# Dry/coarse fur



## alphatyson (Oct 28, 2011)

Hey guys,

I have a 3.5 month old GSD puppy and since about 3-4 weeks ago have noticed that his fur is really dry and coarse along his spine. Everywhere else it's nice and soft like a puppy's fur should be; a petsmart employee even petted him once and noted how soft his head was. I'm a little concerned... why only this region? It's literally just a line down his back (beginning with his neck and ending halfway down his tail). It feels like an old brush and it's terrible... How do I fix this?
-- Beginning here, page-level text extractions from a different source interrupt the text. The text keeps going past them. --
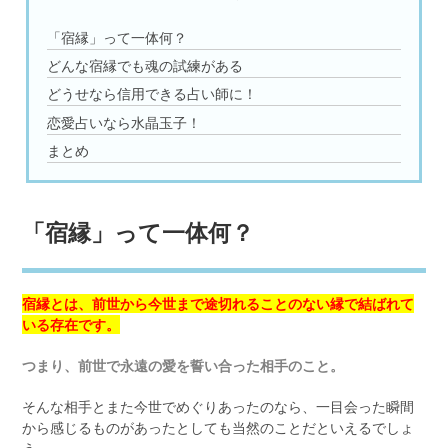
「宿縁」って一体何？
どんな宿縁でも魂の試練がある
どうせなら信用できる占い師に！
恋愛占いなら水晶玉子！
まとめ
「宿縁」って一体何？
宿縁とは、前世から今世まで途切れることのない縁で結ばれて
いる存在です。
つまり、前世で永遠の愛を誓い合った相手のこと。
そんな相手とまた今世でめぐりあったのなら、一目会った瞬間
から感じるものがあったとしても当然のことだといえるでしょ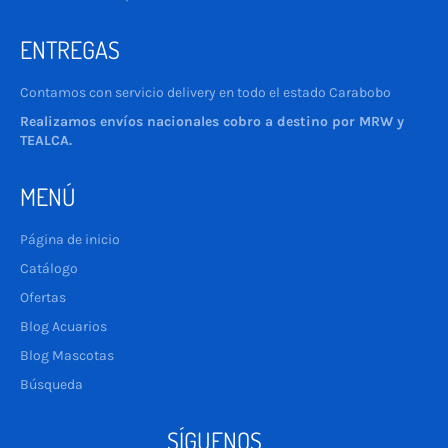
ENTREGAS
Contamos con servicio delivery en todo el estado Carabobo
Realizamos envíos nacionales cobro a destino por MRW y
TEALCA.
MENÚ
Página de inicio
Catálogo
Ofertas
Blog Acuarios
Blog Mascotas
Búsqueda
SÍGUENOS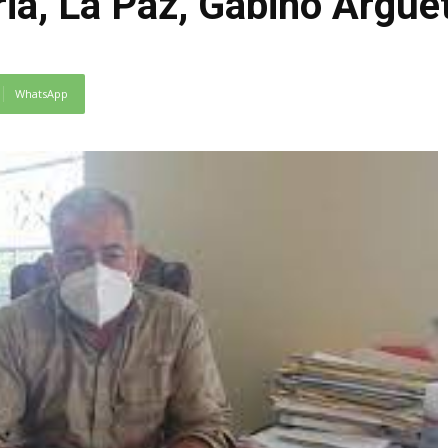
ia, La Paz, Gabino Argue
WhatsApp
Any help is appreciated, thanks.


----------



## Freestep (May 1, 2011)

It sounds like his adult guard hairs are coming in! Not to worry, soon it will cover his whole body and the puppy fuzz will be underneath. What are you feeding him? If his skin is dry and flaky, you could add some fish oil to his food.


----------



## alphatyson (Oct 28, 2011)

I'm feeding him Blue Buffalo Large Breed Puppy. Is adult hair supposed to be that coarse though? It literally feels like an old brush.. I know I already said that. How do you tell if his skin is dry and flakey? I'm able to push some hair aside but I still can't get a good view of the skin. Will I see dandruff?


----------



## Freestep (May 1, 2011)

Yes when the adult hairs start coming in, they are much coarser than puppy fuzz. That is the guard coat, and it is supposed to be fairly hard and coarse in order to shed dirt, water, and debris properly. In the next few weeks, you will see the guard hair spreading all over his body and he'll start looking like a new dog!
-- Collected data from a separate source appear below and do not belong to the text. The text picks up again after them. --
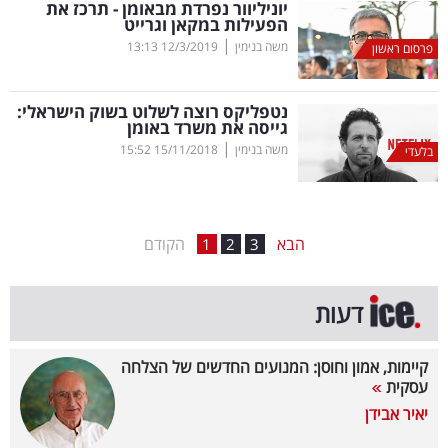
יוניליוור נפרדת מבאומן - תרכז את
הפעילות במקאן וגרייט
בריאות
|
משה בנימין
12/3/2019
13:13
פרסום ראשון
תרבות
ופנאי
נטפליקס רוצה לשלוט בשוק הישראלי:
גייסה את משרד באומן
|
משה בנימין
15/11/2018
15:52
תיירות
בלעדי
TOP-
5
הבא
הקודם
1
2
3
המילון
דעות
הכלכלי
פודקאסט
קיימות, אמון וחוסן: המנועים החדשים של הצלחה
עסקית
40
יאיר אבידן
UNDER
If you don't see flakes in his hair, his skin is probably fine, and he's on a decent diet so I wouldn't worry about it.


----------



## alphatyson (Oct 28, 2011)

But I like the puppy fur  haha, well that's a relief. I'll continue to monitor for any flakes. Thanks!


----------



## Rerun (Feb 27, 2006)

It's normal, have no fear.  Unfortunately they do lose the soft puppy coat and the tougher coat is the replacement. Working dogs need those tough guard hairs. They help protect the dogs skin, and help keep them warm and dry by repelling water. You'll notice that once your dog is older, you really have to spray them good with the water to get down to the skin.


----------



## doggiedad (Dec 2, 2007)

don't worry you'll love his fur through all
of his stages. brushing often helps
maintain a nice coat.



alphatyson said:


> But I like the puppy fur  haha, well that's a relief. I'll continue to monitor for any flakes. Thanks!


----------



## chelle (Feb 1, 2009)

I loved the pup softness, but I like the more adult coat... dirt just seems to jump right off. He's almost self-cleaning.


----------



## Freestep (May 1, 2011)

I love Vinca's coat--super hard, almost wiry, and it sheds dirt like there's no tomorrow. Water beads on her when she goes out in the rain; one shake and I can let her in the house. It also has a bit of a wave to it which I think might be a minor fault, but I kind of like it. Here's a photo of her when she first started getting her guard hairs. Alphatyson, is this what your pup's coat looks like?


----------



## Courtney (Feb 12, 2010)

It looks like your puppy posed just for this post "like this"? So cute....


----------



## alphatyson (Oct 28, 2011)

Freestep said:


> I love Vinca's coat--super hard, almost wiry, and it sheds dirt like there's no tomorrow. Water beads on her when she goes out in the rain; one shake and I can let her in the house. It also has a bit of a wave to it which I think might be a minor fault, but I kind of like it. Here's a photo of her when she first started getting her guard hairs. Alphatyson, is this what your pup's coat looks like?


Yeah it looks like that! Except he is mostly black. I'm glad it's nothing bad, thanks for the help I can sleep peacefully at night again =)


----------